They were expected at the turning point, the day after the presentation of the executive’s economic roadmap. Antoine Armand, Minister of Economy and Finance, and Laurent Saint-Martin, Minister responsible for Budget and Public Accounts, denied having presented an “austerity” budget for 2025, despite the massive spending cuts planned. Both were heard by the National Assembly’s finance committee on Friday morning.
Michel Barnier’s government detailed its budget proposal for next year on Thursday, explaining that it intends to find “60 billion euros” of savings, an unprecedented figure under the Fifth Republic, in financial laws (PLF) and in the financing of social security (PLFSS) which will be the subject of fierce debate in the National Assembly where it is in the minority.
“It will increase spending on Social Security as a whole”
“When we talk about austerity (…), I think we need to take a step back,” declared Antoine Armand in particular. Although spending cuts of 41.3 billion euros are planned in the PLF and PLFSS to restore public finances, spending will continue to grow next year, albeit at a slower pace, he stressed.
“The prime minister announced an early revaluation of the minimum wage to 2% starting from November 1” and “all benefits will be revalued” next year, but with a six-month postponement for pensions, Antoine Armand insisted . He also pointed out that the 2% increase in income tax brackets would allow nearly 530,000 families to remain outside the scope of this taxation.
“Expenditures for all social security, all branches together, will increase (…) in 2025”, also argued his colleague responsible for the budget. “This is not what austerity is,” he insisted.
These texts also foresee 19.3 billion euros in tax increases, bringing the total desired effort to 60.6 billion euros to reduce the public deficit to 5% of GDP, compared to 6.1% in 2024, with growth expected at 1.1% like this year.
Antoine Armand also believes that the Supreme Council of Public Finances (HCFP) was “a little overly critical” by judging the government’s forecasts to be “fragile” in an opinion published on Thursday.

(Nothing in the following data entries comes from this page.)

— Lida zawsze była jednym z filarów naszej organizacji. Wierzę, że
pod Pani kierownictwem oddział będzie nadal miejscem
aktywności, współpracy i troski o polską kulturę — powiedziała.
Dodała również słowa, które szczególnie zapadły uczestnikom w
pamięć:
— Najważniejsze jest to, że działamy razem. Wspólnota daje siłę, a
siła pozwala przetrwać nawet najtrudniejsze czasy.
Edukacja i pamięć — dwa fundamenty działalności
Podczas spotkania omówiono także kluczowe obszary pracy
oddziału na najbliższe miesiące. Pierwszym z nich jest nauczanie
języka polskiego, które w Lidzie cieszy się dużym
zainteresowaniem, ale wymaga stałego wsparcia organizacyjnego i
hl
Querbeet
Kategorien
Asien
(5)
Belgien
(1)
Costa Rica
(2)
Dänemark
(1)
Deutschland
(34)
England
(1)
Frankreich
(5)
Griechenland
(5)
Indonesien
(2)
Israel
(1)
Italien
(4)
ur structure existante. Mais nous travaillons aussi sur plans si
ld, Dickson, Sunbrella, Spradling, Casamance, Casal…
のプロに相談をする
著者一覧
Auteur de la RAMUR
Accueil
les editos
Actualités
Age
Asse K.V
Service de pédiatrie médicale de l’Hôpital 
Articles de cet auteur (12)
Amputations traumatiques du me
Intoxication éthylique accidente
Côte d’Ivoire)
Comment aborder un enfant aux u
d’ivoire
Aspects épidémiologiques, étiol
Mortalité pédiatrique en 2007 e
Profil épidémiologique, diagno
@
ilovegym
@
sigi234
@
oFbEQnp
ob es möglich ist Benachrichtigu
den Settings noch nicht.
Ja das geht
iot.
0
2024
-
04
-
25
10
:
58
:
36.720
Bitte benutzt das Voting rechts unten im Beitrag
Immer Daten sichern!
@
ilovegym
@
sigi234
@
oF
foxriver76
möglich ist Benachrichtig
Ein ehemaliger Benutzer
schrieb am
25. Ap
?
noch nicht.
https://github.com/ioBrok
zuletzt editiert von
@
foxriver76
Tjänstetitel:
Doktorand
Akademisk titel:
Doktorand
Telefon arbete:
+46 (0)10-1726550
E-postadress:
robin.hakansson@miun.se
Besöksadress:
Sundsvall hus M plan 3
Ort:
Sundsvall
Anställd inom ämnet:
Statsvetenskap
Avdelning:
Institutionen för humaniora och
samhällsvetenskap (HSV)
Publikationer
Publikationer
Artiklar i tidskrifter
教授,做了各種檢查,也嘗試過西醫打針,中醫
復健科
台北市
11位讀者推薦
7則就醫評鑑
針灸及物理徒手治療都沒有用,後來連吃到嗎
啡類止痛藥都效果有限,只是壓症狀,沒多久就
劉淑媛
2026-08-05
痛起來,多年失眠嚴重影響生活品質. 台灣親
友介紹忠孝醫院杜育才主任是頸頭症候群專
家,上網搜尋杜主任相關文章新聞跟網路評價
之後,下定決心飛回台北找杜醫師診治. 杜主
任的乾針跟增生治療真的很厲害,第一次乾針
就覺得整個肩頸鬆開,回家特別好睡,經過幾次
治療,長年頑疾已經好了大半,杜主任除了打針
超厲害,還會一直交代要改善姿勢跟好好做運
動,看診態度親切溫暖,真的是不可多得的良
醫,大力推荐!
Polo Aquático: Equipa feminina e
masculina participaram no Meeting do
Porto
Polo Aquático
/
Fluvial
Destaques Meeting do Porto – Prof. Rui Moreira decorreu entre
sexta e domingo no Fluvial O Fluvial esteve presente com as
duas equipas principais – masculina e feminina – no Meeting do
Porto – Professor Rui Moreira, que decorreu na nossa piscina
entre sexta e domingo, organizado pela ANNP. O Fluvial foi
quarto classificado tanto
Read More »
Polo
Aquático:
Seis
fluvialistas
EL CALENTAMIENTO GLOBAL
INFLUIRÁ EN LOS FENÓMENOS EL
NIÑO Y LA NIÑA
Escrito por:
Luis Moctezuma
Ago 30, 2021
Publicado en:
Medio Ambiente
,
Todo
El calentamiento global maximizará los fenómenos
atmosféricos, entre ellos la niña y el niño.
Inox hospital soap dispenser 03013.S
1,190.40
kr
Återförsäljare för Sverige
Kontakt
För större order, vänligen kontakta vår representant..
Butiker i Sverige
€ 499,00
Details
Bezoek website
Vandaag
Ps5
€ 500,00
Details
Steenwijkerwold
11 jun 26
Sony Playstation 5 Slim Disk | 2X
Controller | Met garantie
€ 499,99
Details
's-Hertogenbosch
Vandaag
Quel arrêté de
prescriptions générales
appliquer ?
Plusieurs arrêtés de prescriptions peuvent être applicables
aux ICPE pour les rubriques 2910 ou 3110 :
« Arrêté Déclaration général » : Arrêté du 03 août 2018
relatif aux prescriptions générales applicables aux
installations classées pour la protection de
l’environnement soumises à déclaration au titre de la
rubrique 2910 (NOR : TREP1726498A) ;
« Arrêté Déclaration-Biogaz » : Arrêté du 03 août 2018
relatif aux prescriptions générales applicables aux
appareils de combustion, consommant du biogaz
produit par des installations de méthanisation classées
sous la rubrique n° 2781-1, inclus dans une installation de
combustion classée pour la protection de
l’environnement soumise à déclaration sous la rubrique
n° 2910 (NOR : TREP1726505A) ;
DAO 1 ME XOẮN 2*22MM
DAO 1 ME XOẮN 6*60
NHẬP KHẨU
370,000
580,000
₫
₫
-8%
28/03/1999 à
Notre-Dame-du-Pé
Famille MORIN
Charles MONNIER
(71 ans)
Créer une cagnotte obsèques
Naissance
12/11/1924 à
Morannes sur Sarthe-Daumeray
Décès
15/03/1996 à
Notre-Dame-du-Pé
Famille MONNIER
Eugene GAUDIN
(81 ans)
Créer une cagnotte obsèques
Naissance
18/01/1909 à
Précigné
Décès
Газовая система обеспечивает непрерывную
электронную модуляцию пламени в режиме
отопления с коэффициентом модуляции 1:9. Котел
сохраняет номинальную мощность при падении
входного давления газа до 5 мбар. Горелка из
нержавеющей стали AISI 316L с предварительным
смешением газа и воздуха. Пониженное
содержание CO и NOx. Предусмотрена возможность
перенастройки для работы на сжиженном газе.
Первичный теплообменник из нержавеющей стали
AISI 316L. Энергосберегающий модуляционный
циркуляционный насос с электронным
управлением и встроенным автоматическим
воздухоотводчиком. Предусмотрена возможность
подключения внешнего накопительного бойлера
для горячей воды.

The Budget Minister, Laurent Saint-Martin, for his part, warned deputies against “a somewhat Pavlovian reading” of the budget, which would suggest that “an increasing budget is positive; a decreasing budget is bad.” “Why must we systematically consider that a good ministerial budget is a systematically growing budget? Shouldn’t we have the discipline to deal with real needs and their developments? “, he asked.
The 60 billion euros of savings, the “red line” of the debates in Parliament
For their part, the oppositions have criticized the government’s road map, starting with the left which still considers it “austerity”. In particular, he sharply criticized the energy tax or the reduction of jobs in the national education sector. For the RN, which sees the postponement of the pension revaluation as a “theft”, the PLF lacks a “break” after 50 years of “mismanagement”. On the contrary, the MoDem, the government’s partner, said it was ready to “give the text a chance”.
Ministers reiterated that they were open to dialogue with Parliament to amend the PLF and PLFSS during the debates. With, however, “a single red line”, insisted Laurent Saint-Martin: that the effort reach 60 billion euros in 2025 to begin reducing French debt, for which interest payments risk becoming the first budget item in 2027.
The government will propose with an amendment 5 billion in savings for the ministries, which will not concern the ministries subject to the planning law. But also an increase in the tax on airline tickets which will also include private jets in its scope, said the Budget Minister, the amount of which is still under discussion. Another proposal was announced, that of “strengthening the Justice budget” like that of the Interior.
“Be responsible in a serious situation”
Guest on RTL this Friday morning, shortly before his hearing, Laurent Saint-Martin had already reiterated that “a balanced budget is necessary to be able to be responsible in a serious situation”. “Faced with the deficit which continues to reduce, we must take measures”, also supported Antoine Armand, invited for his part on France 2deploring a debt of “more than 3,000 billion euros, which places us among the most indebted countries in Europe”.
He also assured that the government has taken into account, in drawing up the 2025 budget, the “careful look” that the rating agencies are directing at the country, while Fitch will present on Friday its diagnosis on the French economy, which could lead to a status quo or a downgrade of its rating.
With a roadmap focused on reducing the number of public employees, of which 4,000 professor positions have been eliminated, and an increase in taxes for large companies and the richest, the executive hopes to be able to restore public finances. Despite the reluctance especially of former Macronist ministers, Prime Minister Michel Barnier wants to “prevent a crisis whose first victims would be the weakest among us”, his spokesman said.